[Transcribed page contents]
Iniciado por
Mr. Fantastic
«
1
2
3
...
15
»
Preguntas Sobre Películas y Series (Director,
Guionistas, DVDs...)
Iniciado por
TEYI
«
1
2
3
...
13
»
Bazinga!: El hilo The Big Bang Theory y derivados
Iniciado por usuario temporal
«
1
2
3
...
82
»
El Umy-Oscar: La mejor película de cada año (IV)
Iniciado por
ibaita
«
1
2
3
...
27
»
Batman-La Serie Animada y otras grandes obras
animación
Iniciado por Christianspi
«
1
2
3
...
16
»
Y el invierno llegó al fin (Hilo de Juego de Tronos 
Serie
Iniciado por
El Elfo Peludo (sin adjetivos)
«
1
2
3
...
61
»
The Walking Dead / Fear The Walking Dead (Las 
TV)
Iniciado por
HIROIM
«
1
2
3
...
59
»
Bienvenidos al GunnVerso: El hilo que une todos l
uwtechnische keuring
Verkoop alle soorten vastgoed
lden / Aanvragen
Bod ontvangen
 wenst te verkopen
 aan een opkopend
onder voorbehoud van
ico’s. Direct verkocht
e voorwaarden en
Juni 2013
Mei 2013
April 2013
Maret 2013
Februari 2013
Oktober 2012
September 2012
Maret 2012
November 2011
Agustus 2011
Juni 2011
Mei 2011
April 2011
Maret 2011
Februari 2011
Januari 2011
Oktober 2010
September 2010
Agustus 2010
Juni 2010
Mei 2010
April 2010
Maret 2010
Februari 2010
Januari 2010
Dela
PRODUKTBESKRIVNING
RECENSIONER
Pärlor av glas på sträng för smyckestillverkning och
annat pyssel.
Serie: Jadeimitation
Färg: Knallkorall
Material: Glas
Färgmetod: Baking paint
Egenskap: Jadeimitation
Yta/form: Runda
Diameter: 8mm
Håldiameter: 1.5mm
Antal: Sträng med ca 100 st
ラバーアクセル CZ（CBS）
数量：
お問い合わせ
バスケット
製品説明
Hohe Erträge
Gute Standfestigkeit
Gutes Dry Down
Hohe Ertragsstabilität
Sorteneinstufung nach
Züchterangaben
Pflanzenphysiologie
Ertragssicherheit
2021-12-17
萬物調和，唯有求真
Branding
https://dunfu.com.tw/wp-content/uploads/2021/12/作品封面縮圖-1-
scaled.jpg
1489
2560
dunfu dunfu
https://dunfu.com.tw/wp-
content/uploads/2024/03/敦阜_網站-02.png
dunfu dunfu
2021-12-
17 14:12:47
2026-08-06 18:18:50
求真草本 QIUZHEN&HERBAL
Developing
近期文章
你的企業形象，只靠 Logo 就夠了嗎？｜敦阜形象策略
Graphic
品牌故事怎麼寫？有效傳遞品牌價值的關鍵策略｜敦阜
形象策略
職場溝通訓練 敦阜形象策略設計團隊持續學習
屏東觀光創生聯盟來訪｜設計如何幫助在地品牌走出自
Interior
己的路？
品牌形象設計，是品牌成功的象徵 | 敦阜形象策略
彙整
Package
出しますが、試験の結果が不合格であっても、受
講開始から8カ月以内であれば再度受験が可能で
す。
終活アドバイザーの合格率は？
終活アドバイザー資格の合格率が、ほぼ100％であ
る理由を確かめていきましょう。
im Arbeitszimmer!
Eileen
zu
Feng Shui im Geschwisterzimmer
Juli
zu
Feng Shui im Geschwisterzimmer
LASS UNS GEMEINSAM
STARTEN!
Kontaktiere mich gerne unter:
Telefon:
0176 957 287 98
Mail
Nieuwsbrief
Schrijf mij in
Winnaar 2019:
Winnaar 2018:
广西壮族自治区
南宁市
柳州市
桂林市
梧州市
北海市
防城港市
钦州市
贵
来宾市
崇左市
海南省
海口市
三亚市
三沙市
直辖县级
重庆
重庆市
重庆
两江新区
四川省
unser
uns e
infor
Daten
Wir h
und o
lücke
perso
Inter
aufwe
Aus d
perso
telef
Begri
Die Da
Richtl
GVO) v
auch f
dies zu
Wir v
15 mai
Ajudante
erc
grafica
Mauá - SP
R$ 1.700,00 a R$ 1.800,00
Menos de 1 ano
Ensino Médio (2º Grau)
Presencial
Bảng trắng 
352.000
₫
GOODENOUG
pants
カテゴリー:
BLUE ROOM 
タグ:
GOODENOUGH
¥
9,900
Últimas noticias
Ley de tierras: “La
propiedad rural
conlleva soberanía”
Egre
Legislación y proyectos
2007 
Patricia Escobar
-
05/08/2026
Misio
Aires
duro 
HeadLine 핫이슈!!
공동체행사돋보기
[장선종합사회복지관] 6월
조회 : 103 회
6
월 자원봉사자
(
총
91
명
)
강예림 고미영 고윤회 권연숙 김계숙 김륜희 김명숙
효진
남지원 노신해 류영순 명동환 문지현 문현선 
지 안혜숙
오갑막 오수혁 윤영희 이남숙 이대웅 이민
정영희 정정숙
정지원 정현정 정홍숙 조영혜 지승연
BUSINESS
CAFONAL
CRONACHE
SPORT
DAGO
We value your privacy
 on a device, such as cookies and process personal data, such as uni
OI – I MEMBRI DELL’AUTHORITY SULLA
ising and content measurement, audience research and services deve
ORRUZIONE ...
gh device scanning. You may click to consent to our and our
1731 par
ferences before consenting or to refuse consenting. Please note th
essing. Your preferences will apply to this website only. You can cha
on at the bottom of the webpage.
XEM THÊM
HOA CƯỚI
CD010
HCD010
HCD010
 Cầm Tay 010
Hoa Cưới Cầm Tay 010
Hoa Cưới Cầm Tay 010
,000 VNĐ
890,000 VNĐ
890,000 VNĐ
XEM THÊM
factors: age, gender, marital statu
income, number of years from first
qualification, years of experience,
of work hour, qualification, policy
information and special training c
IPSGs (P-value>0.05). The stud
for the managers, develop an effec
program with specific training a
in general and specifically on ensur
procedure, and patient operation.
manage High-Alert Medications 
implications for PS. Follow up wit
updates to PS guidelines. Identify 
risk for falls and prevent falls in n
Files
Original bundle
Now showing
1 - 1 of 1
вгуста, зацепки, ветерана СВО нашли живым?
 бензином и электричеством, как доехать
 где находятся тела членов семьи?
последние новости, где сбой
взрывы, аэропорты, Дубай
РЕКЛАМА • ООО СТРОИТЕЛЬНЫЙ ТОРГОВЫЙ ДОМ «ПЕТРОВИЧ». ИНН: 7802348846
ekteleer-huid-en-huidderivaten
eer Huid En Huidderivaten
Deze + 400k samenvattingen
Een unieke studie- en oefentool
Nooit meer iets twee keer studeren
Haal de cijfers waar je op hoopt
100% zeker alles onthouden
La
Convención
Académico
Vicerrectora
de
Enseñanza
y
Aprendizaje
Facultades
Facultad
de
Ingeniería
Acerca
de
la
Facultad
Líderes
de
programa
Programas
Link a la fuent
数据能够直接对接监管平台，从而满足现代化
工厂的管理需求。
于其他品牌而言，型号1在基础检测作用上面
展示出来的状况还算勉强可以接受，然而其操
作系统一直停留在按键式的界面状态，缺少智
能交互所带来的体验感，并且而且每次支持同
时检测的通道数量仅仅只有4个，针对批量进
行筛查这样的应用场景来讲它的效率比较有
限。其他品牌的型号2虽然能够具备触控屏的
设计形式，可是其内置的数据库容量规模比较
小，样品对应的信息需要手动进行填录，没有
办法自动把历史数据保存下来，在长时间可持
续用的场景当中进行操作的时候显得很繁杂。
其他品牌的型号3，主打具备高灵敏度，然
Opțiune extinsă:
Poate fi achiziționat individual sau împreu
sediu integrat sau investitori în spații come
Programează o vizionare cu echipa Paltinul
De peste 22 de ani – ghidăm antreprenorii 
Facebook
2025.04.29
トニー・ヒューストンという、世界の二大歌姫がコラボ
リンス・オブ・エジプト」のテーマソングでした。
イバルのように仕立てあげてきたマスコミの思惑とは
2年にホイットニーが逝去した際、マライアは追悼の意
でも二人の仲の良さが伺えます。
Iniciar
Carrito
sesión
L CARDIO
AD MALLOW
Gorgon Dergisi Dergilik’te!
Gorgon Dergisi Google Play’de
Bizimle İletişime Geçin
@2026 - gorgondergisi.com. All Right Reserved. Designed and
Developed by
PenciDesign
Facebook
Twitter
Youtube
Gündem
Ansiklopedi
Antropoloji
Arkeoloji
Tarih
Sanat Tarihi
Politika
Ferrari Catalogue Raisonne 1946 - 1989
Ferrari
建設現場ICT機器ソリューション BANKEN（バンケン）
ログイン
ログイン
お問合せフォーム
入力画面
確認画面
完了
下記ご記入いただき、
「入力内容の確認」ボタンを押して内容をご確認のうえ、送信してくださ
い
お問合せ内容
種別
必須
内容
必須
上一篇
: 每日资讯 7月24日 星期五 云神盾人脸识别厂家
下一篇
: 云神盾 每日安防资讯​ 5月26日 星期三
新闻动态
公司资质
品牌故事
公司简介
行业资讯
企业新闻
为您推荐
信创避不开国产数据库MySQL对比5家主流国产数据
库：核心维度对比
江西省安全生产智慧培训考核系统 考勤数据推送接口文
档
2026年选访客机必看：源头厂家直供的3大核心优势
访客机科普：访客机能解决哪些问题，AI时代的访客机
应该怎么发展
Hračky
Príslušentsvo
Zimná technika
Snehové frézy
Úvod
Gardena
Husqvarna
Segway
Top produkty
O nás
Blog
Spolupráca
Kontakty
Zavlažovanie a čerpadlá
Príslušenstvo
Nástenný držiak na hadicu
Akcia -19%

= DESCRIPTION OF THE TASK =
Copy everything from the start of the entries down to the line containing "onder voorbehoud van", switching "Iniciado por" to "Creado por" and leaving the rest unchanged.

= EXPECTED ANSWER =
Creado por
Mr. Fantastic
«
1
2
3
...
15
»
Preguntas Sobre Películas y Series (Director,
Guionistas, DVDs...)
Creado por
TEYI
«
1
2
3
...
13
»
Bazinga!: El hilo The Big Bang Theory y derivados
Creado por usuario temporal
«
1
2
3
...
82
»
El Umy-Oscar: La mejor película de cada año (IV)
Creado por
ibaita
«
1
2
3
...
27
»
Batman-La Serie Animada y otras grandes obras
animación
Creado por Christianspi
«
1
2
3
...
16
»
Y el invierno llegó al fin (Hilo de Juego de Tronos 
Serie
Creado por
El Elfo Peludo (sin adjetivos)
«
1
2
3
...
61
»
The Walking Dead / Fear The Walking Dead (Las 
TV)
Creado por
HIROIM
«
1
2
3
...
59
»
Bienvenidos al GunnVerso: El hilo que une todos l
uwtechnische keuring
Verkoop alle soorten vastgoed
lden / Aanvragen
Bod ontvangen
 wenst te verkopen
 aan een opkopend
onder voorbehoud van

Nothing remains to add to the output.